THE PROBLEM: Rewrite the lines below as a numbered list, skipping blank lines and leaving out the pictures.

DATASET RECORDS:
=-=-=-=-=

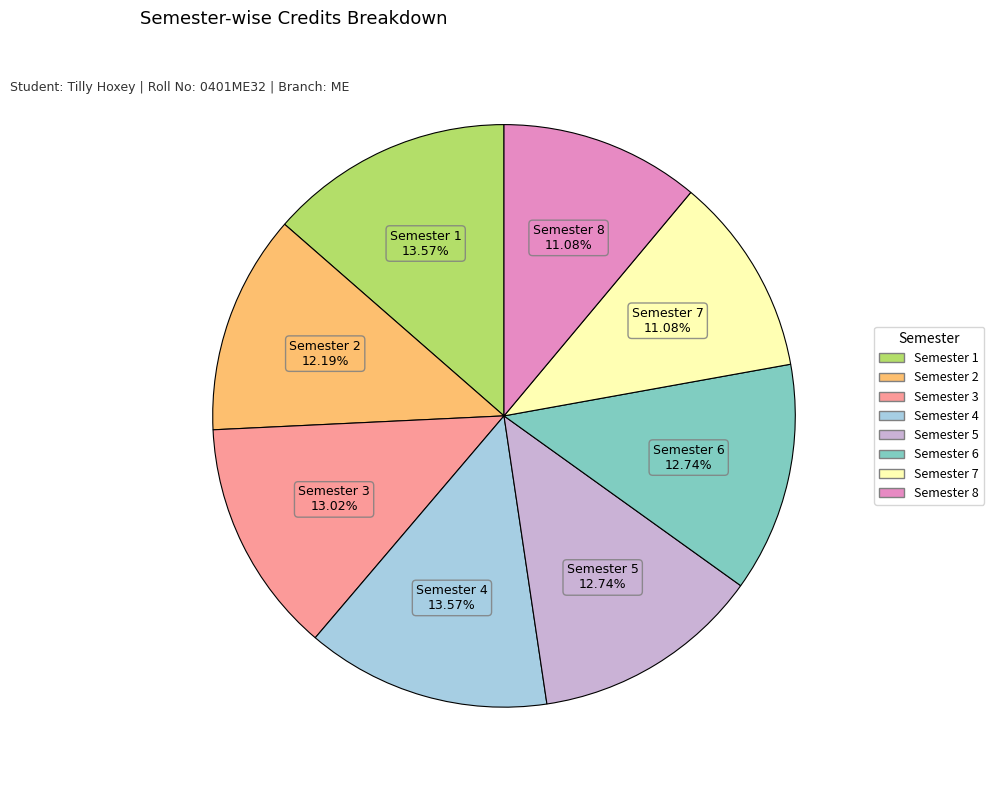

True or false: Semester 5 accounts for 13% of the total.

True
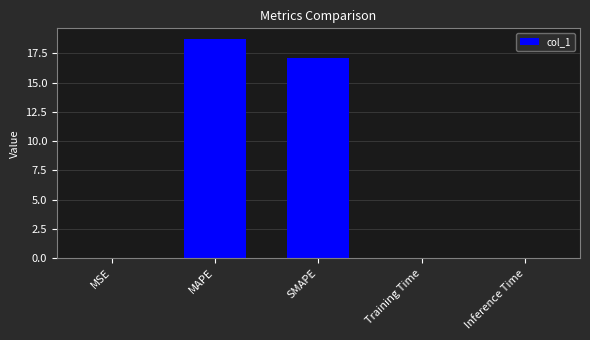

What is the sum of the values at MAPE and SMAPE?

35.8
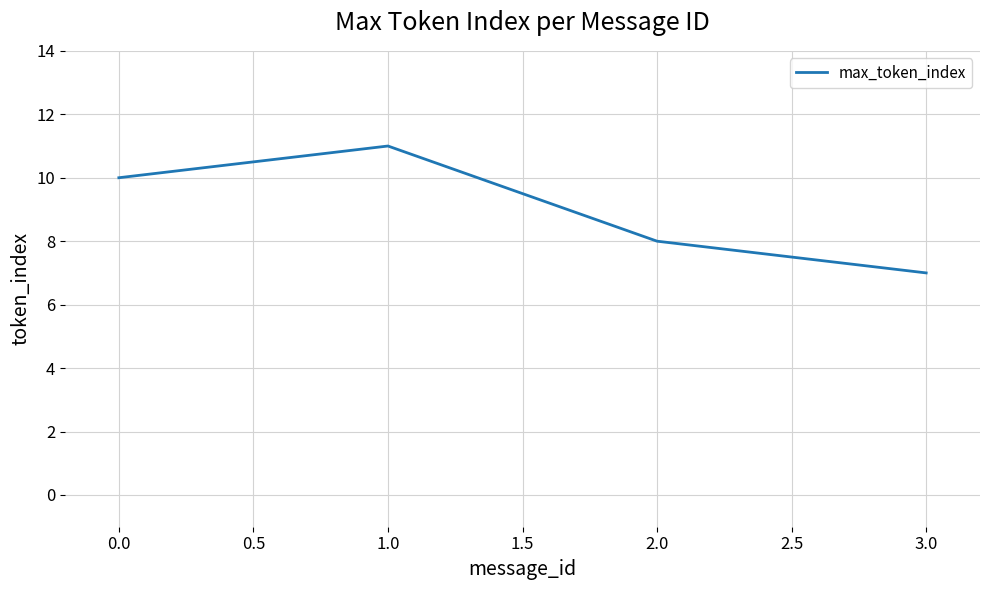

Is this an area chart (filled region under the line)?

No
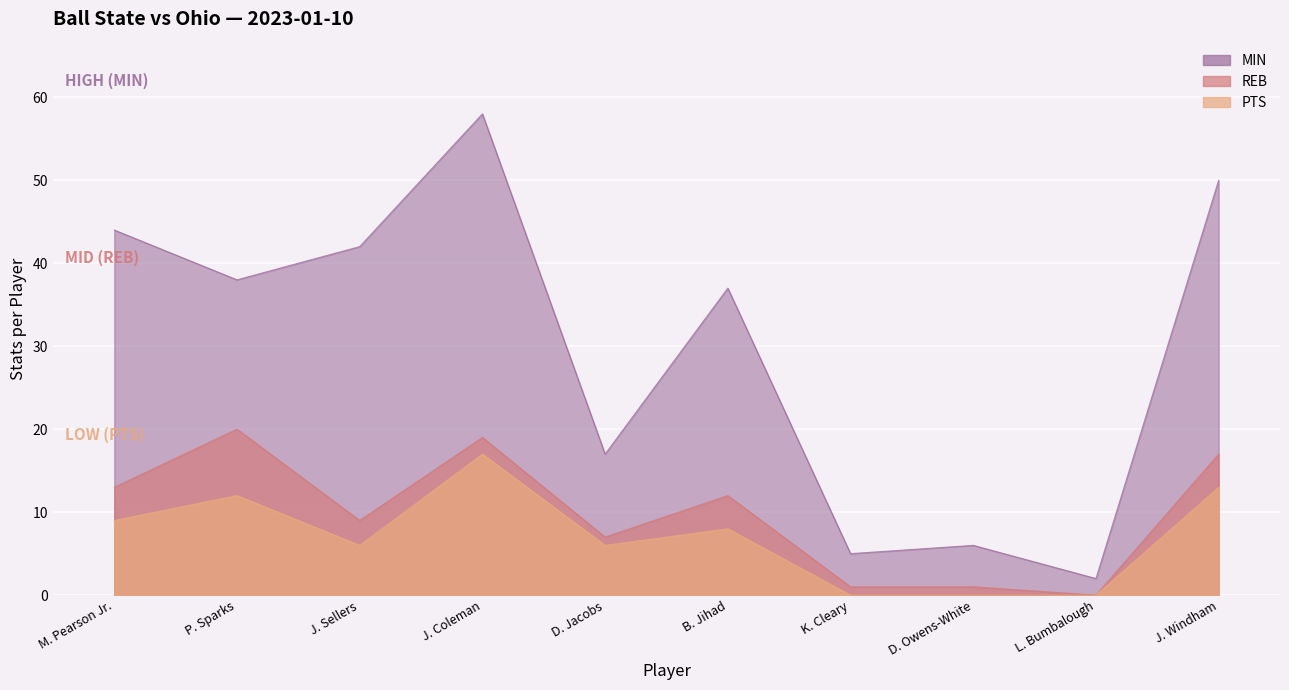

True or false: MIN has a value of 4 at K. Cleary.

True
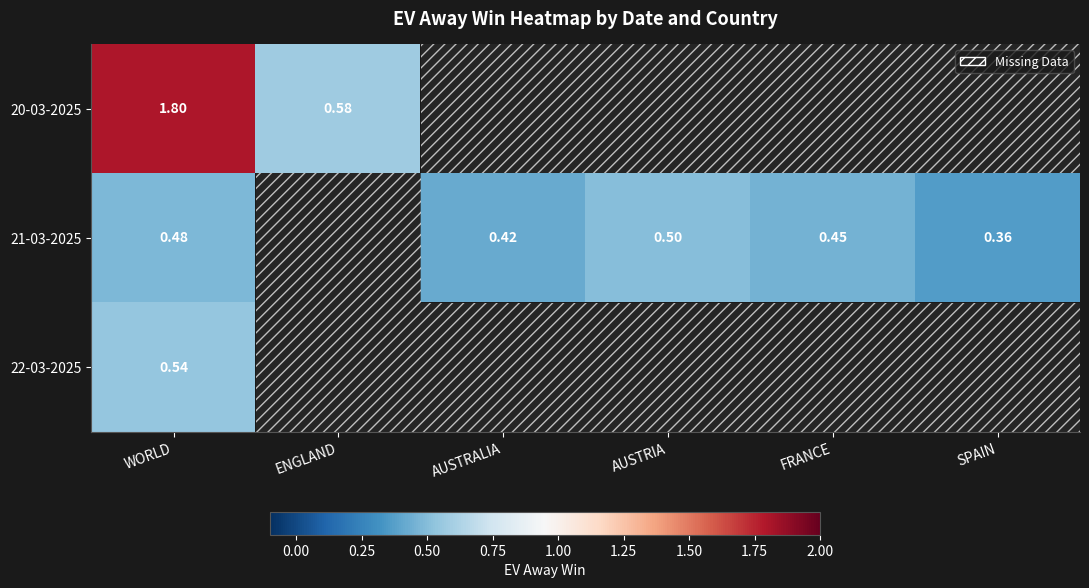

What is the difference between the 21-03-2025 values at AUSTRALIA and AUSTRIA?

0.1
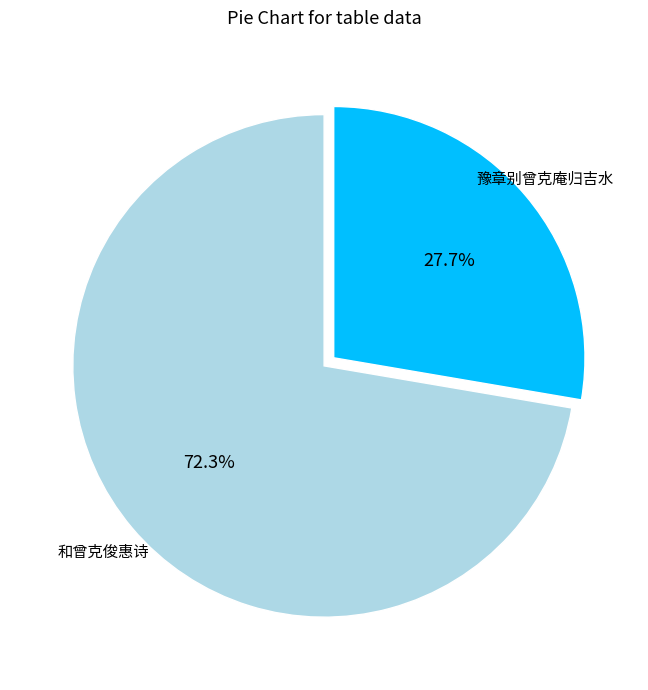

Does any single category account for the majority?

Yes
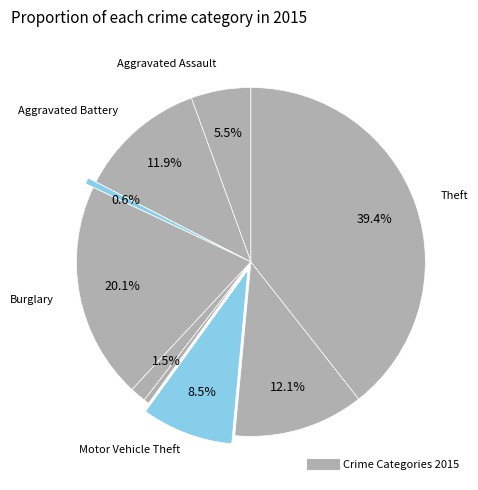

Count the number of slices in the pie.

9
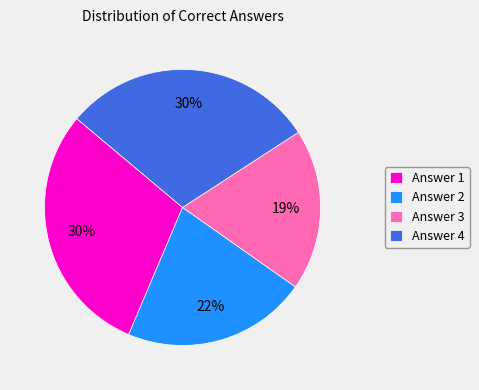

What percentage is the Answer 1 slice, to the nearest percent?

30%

=-=-=-=-=

THE ANSWER:
1. True or false: Semester 5 accounts for 13% of the total.
2. True
3. What is the sum of the values at MAPE and SMAPE?
4. 35.8
5. Is this an area chart (filled region under the line)?
6. No
7. True or false: MIN has a value of 4 at K. Cleary.
8. True
9. What is the difference between the 21-03-2025 values at AUSTRALIA and AUSTRIA?
10. 0.1
11. Does any single category account for the majority?
12. Yes
13. Count the number of slices in the pie.
14. 9
15. What percentage is the Answer 1 slice, to the nearest percent?
16. 30%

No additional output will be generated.